Hey, the captain knows his locker room better than we do. But if my Twitter feed was any indication tonight, Avs fans are plenty worried about the state of their team. I wrote the other night how I’m already a bit worried about this group, and while I haven’t changed my immediate thought on that, I actually thought the Avs were pretty good for a lot of the game tonight. At least, through the first 39 minutes. But a bad goal with a minute left in the second just kind of deflated everything, and the Avs looked and played like a demoralized team in the third.
One of the things we knew about this Avs team going into the season: they are going to have to win games more with defense and goaltending than last year’s loaded offensive group. But so far, they’re not getting much of either. The Panthers dropped 38 shots on Avs goalie Jonas Johansson, who was pretty good for those first 39 minutes, but then let in a softie that sent the Avs into the dressing room down that 3-1 score.
The Avs are just giving up too many good scoring chances to the opposition right now, and not getting timely saves. And, for some reason, top defenseman Cale Makar has looked, well, awful of late. He was a minus-5 in Tuesday’s loss in Washington, and was a minus-3 tonight. And, it could have been worse than that, as Johansson made saves after a couple of pure Makar giveaways. Is Makar playing hurt, from that off-season “procedure” the team said he had? Whatever, Makar just doesn’t look like the sublime player, at all, like he’s almost always been so far.

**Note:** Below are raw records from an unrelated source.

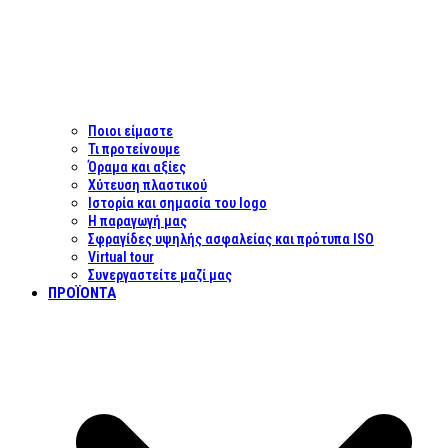
Ποιοι είμαστε
Τι προτείνουμε
Όραμα και αξίες
Χύτευση πλαστικού
Ιστορία και σημασία του logo
Η παραγωγή μας
Σφραγίδες υψηλής ασφαλείας και πρότυπα ISO
Virtual tour
Συνεργαστείτε μαζί μας
ΠΡΟΪΌΝΤΑ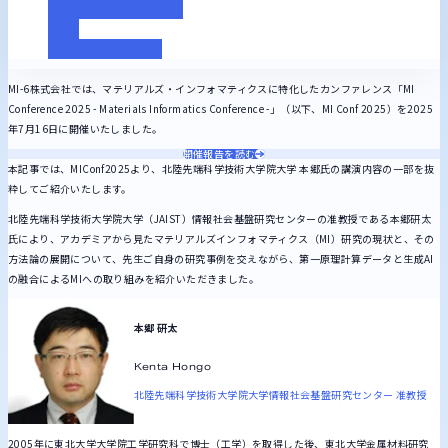
JAISTの産学連携の取り組み
まとめ
編集部からのメッセージ
MI-6株式会社では、マテリアルズ・インフォマティクスに特化したカンファレンス「MI
Conference 2025 - Materials Informatics Conference -」（以下、MI Conf 2025）を2025
年7月16日に開催いたしました。
開催報告を読む
本記事では、MIConf2025より、北陸先端科学技術大学院大学 本郷氏の講演内容の一部を抜
粋してご紹介いたします。
北陸先端科学技術大学院大学（JAIST）情報社会基盤研究センターの准教授である本郷研太
氏により、アカデミアから見たマテリアルズインフォマティクス（MI）研究の現状と、その
方法論の展開について、先生ご自身の研究事例を交えながら、第一原理計算データと生成AI
の融合によるMIへの取り組みを紹介いただきました。
本郷 研太
Kenta Hongo
北陸先端科学技術大学院大学
情報社会基盤研究センター 准教授
2005年に東北大学大学院工学研究科で博士（工学）を取得した後、東北大学金属材料研究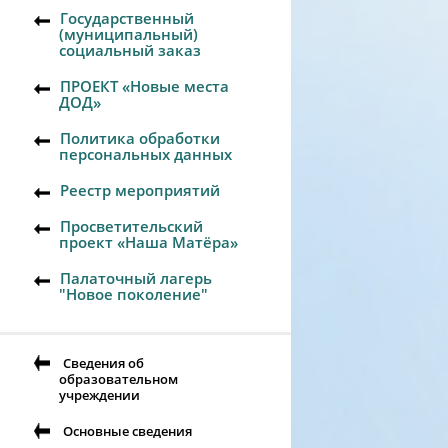
Государственный
(муниципальный)
социальный заказ
ПРОЕКТ «Новые места
ДОД»
Политика обработки
персональных данных
Реестр мероприятий
Просветительский
проект «Наша Матёра»
Палаточный лагерь
"Новое поколение"
Сведения об
образовательном
учреждении
Основные сведения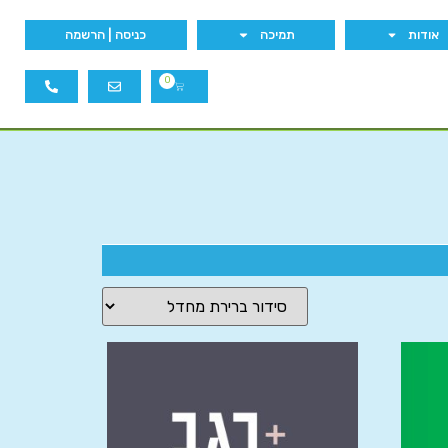
אודות
תמיכה
כניסה | הרשמה
0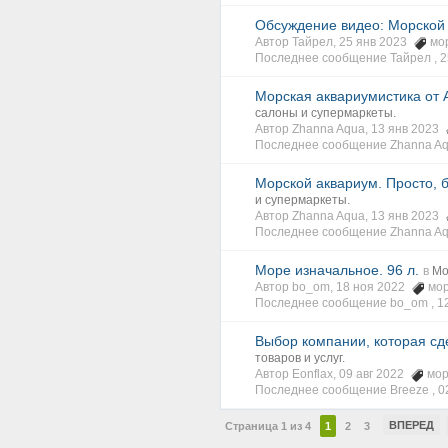
Обсуждение видео: Морской 
Автор Тайрел, 25 янв 2023
мо
Последнее сообщение Тайрел ,
2
Морская аквариумистика от А
салоны и супермаркеты.
Автор Zhanna Aqua, 13 янв 2023
Последнее сообщение Zhanna Aq
Морской аквариум. Просто, б
и супермаркеты.
Автор Zhanna Aqua, 13 янв 2023
Последнее сообщение Zhanna Aq
Море изначальное. 96 л.
в
Мо
Автор bo_om, 18 ноя 2022
мор
Последнее сообщение bo_om ,
1
Выбор компании, которая сд
товаров и услуг.
Автор Eonflax, 09 авг 2022
мор
Последнее сообщение Breeze ,
0
ВПЕРЕД
Страница 1 из 4
1
2
3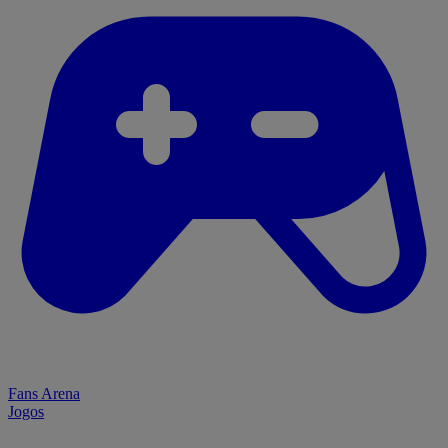
Fans Arena
Jogos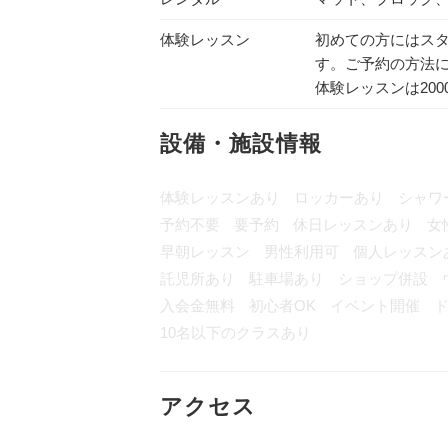
体験レッスン
初めての方にはス
す。ご予約の方法に
体験レッスンは20
設備・施設情報
体験レッスンあり
ロッカーあり
シャワ
予約不要
要予約
休日レッスンあり
女
早朝レッスン
男性利用可
個人レッスン
託児所あり
駐車場あり
ショップ併設
入会金無料
初心者OK
イベント開催
ド
10名以下のクラスあり
アクセス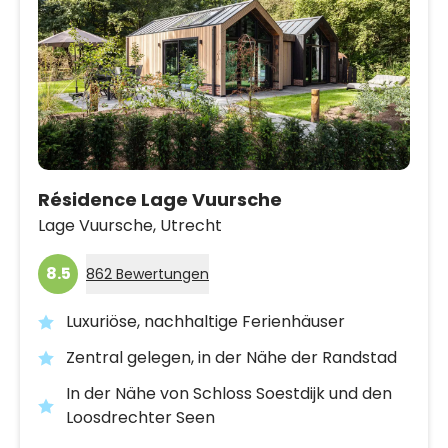
Résidence Lage Vuursche
Lage Vuursche,
Utrecht
8.5
862 Bewertungen
Luxuriöse, nachhaltige Ferienhäuser
Zentral gelegen, in der Nähe der Randstad
In der Nähe von Schloss Soestdijk und den
Loosdrechter Seen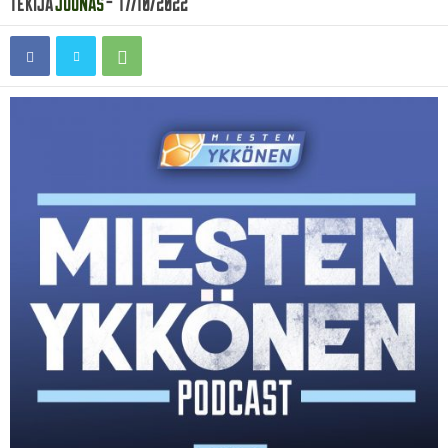
Tekijä
Joonas
-
17/10/2022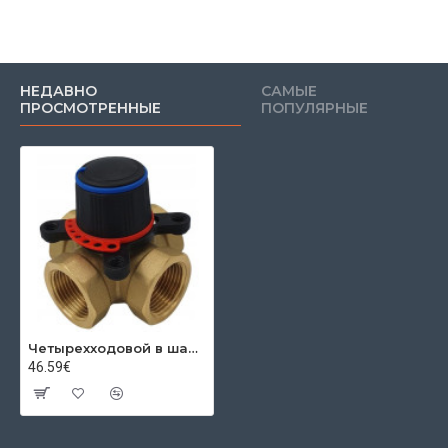
НЕДАВНО
САМЫЕ
ПРОСМОТРЕННЫЕ
ПОПУЛЯРНЫЕ
Четырехходовой в шабер 3/4" "PF"
46.59€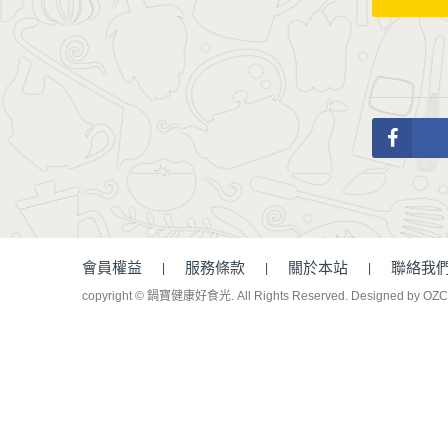
會員權益
服務條款
關於本站
聯絡我
copyright © 鍋寶健康好食光. All Rights Reserved.
Designed by OZ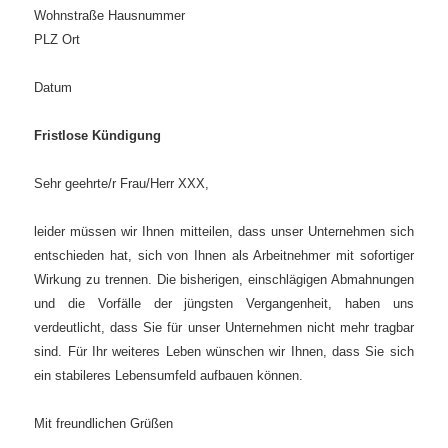
Wohnstraße Hausnummer
PLZ Ort
Datum
Fristlose Kündigung
Sehr geehrte/r Frau/Herr XXX,
leider müssen wir Ihnen mitteilen, dass unser Unternehmen sich
entschieden hat, sich von Ihnen als Arbeitnehmer mit sofortiger
Wirkung zu trennen.
Die bisherigen, einschlägigen Abmahnungen
und die Vorfälle der jüngsten Vergangenheit, haben uns
verdeutlicht, dass Sie für unser Unternehmen nicht mehr tragbar
sind.
Für Ihr weiteres Leben wünschen wir Ihnen, dass Sie sich
ein stabileres Lebensumfeld aufbauen können.
Mit freundlichen Grüßen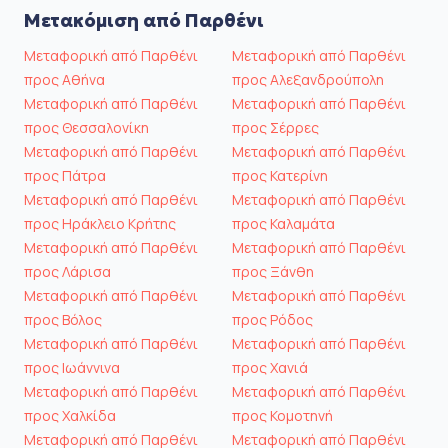
Μετακόμιση από Παρθένι
Μεταφορική από Παρθένι
Μεταφορική από Παρθένι
προς Αθήνα
προς Αλεξανδρούπολη
Μεταφορική από Παρθένι
Μεταφορική από Παρθένι
προς Θεσσαλονίκη
προς Σέρρες
Μεταφορική από Παρθένι
Μεταφορική από Παρθένι
προς Πάτρα
προς Κατερίνη
Μεταφορική από Παρθένι
Μεταφορική από Παρθένι
προς Ηράκλειο Κρήτης
προς Καλαμάτα
Μεταφορική από Παρθένι
Μεταφορική από Παρθένι
προς Λάρισα
προς Ξάνθη
Μεταφορική από Παρθένι
Μεταφορική από Παρθένι
προς Βόλος
προς Ρόδος
Μεταφορική από Παρθένι
Μεταφορική από Παρθένι
προς Ιωάννινα
προς Χανιά
Μεταφορική από Παρθένι
Μεταφορική από Παρθένι
προς Χαλκίδα
προς Κομοτηνή
Μεταφορική από Παρθένι
Μεταφορική από Παρθένι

The Avs did get a couple bad calls go against them in this one, including a really soft goalie interference call on Mikko Rantanen that led to Florida getting a power-play goal and a 2-1 lead in the second, after Rantanen had tied the game 1-1 in the first. Landeskog was called for a dubious boarding call on Aaron Ekblad at the end, too, which killed any hopes of a late comeback.
Jared Bednar probably wanted to go there, but he didn’t.
“I’m not going to comment on the officiating,” Bednar said. “We’ve got enough things to worry about in our locker room, and officiating isn’t one of them.”
Bednar said, ‘I liked our start”, but that the difference, for him, was the second period.
“We didn’t capitalize on our chances,” Bednar said. “It was definitely a step in the right direction, but still not good enough to win the hockey game. I liked our start tonight. More purpose to our game in a lot of different areas…but I didn’t like the goals against we gave up. A little too easy for them”
I actually thought the period the Avs failed to capitalize was the first, when they outshot Florida 11-6. But they gave up 23 shots in the second, while getting 12 themselves. The defense just wasn’t nearly good enough, the forechecking not hard enough, the special teams not good enough.
So, now it’s on to Tampa, where the Cup champion Lightning await.
“We need to be more desperate. We need to get more sustained pressure down low,” Landeskog said. “We’ve got to work. A good chance to do it on Saturday.”